Top-10 pharmaceutical news in 2019 ②

This year was a year where the word “safety” was particularly highlighted in the healthcare industry. The N-Nitrosodimethylamine (NDMA), a potentially carcinogenic substance, which caused a ruckus after being detected in valsartan-based antihypertensive treatment last year, was further extended to ranitidine and nizatidine. Earlier this month, the medical community was startled when the carcinogenic substance was found in some metformin products, which is the most widely used diabetes treatment in Korea. Also, the importance of drug safety was further highlighted through Allergan's breast implant safety issue and Kolon Life Science's Invossa incident. Along with safety issues, Korea Biomedical Review looked back on major issues that have affected the medical industry this year. - Ed

Kolon Life Science CEO Lee Woo-sok speaks during a news conference on the suspension of Invossa sales on April 1.

Kolon Life Science's osteoarthritis treatment, Invossa, which was once considered a promising candidate as a global new drug, disgraced itself by being thrown out of the market two years after its approval.

The core of the problem regarding the Invossa fiasco was that its “ingredients were different from those specified at the time of permission.” In March, it was revealed that the transgenic cells (TC), which was initially reported as cartilage-derived cells, were kidney-derived cells (GP2-293).

The Ministry of Food and Drug Safety demanded the submission of all data and the reason behind the sudden change of TC cells from cartilage-derived cells to GP2-293 cells.
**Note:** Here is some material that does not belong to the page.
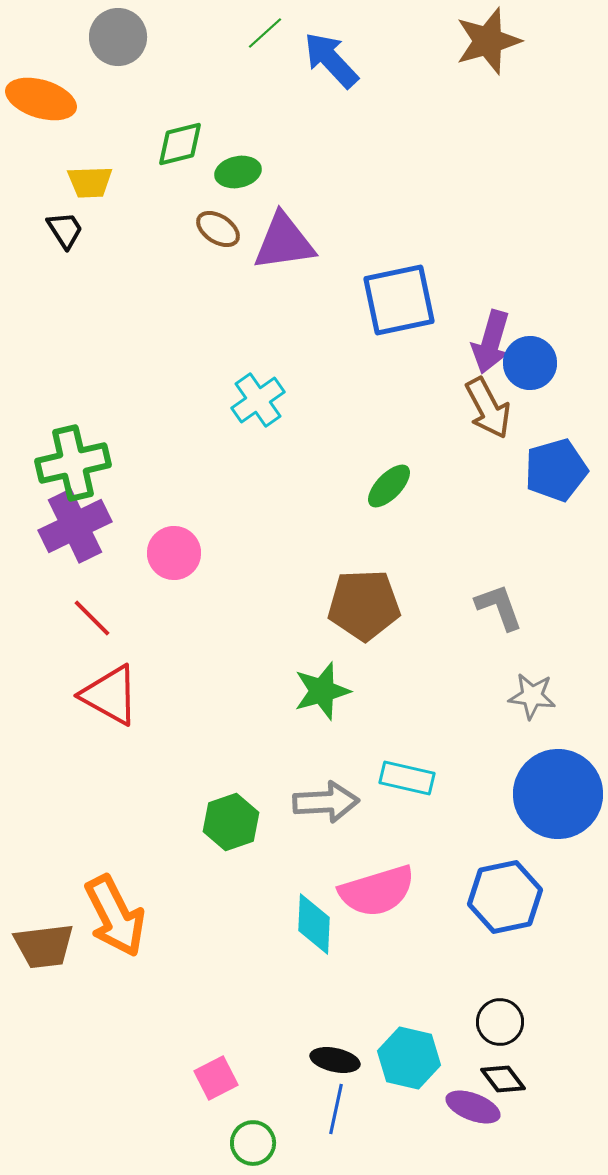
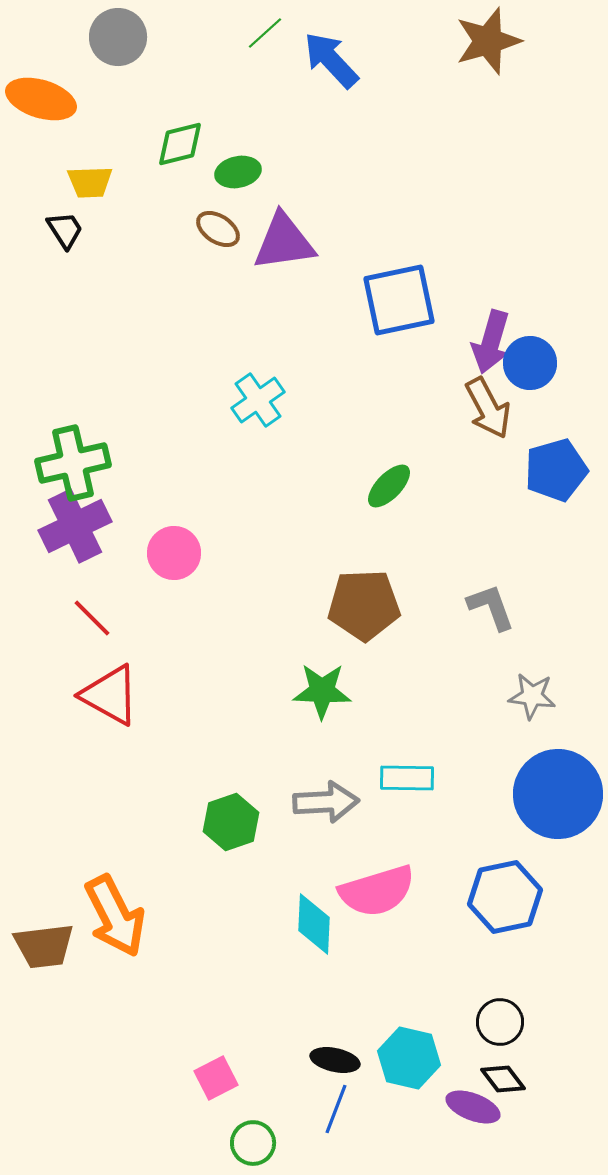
gray L-shape at (499, 607): moved 8 px left
green star at (322, 691): rotated 18 degrees clockwise
cyan rectangle at (407, 778): rotated 12 degrees counterclockwise
blue line at (336, 1109): rotated 9 degrees clockwise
The ministry decided to revoke the permit in May after conducting self-inspection, on-site inspection, and additional on-site inspection in the U.S.

Kolon Life Science's elucidation that GP2-293 cells were "inadvertently" incorporated and that they demonstrated safety and efficacy through clinical trials with the substance failed to convince the authorities.

Kolon Life Sciences has filed an administrative suit against the ministry, claiming that the revocation of the Invossa approval was unjustified.

In the lawsuit, Kolon Life Sciences continued to claim that they did not know about the change in the TC cells until February of this year. As they used the same transformed cells from development to clinical trials and sales approval, there was no safety problem with the drug.
The ministry, on the other hand, said that GP2-293 and retroviruses have different cell sizes and that GP2-293 should have been filtered out, and even if there was a mistake, they should have conducted additional tests, based on the assumption that the cells could have changed.

Also, a ministry paper submitted to the court showed a research note drafted in 2004 by Kolon Tissuegene, Kolon Life Science’s subsidiary, which states that the company detected the GP2-293.

The regulator raised other suspicions, such as that the company might have intentionally omitted data during the approval process. The suspicion is based on the fact that Tissuegene received test results from a contract manufacturing organization stating that the second fluid contained GP2-293 in March of 2017. Also, Kolon Life Science did not submit research data on a PCR test, which showed a unique gene (gag.pol), which is only detected in GP2-293 cells.

Prosecutors are also investigating the case. So far, three executives have been detained, including the director of Kolon Life Science, the head of the clinical development team, and the chief financial officer of Kolon Tissuegene. Additionally, the court issued an arrest warrant for Kolon Life Science CEO Lee Woo-suk on charges of deceptive obstruction of justice, pharmacist law violations, and fraud.

The stock market operators suspended their decision concerning the delisting of Kolon Tissuegene.

Kolon Tissuegene, which led the development of Invossa, was listed on the Kosdaq market in 2017 thanks to the approval of Invossa from the ministry. After the Invossa incident, however, the stock price plunged, and the company faces both civil and criminal lawsuits, which drove the company into a crisis of delisting from the stock market.

However, the company managed to avoid delisting in October, as it was given a 12-month probationary period for improvement.

Accordingly, Kolon Tissuegene has to submit a statement of implementation of the improvement plan and an expert confirmation of the results of the plan within seven business days from Oct. 11, 2020.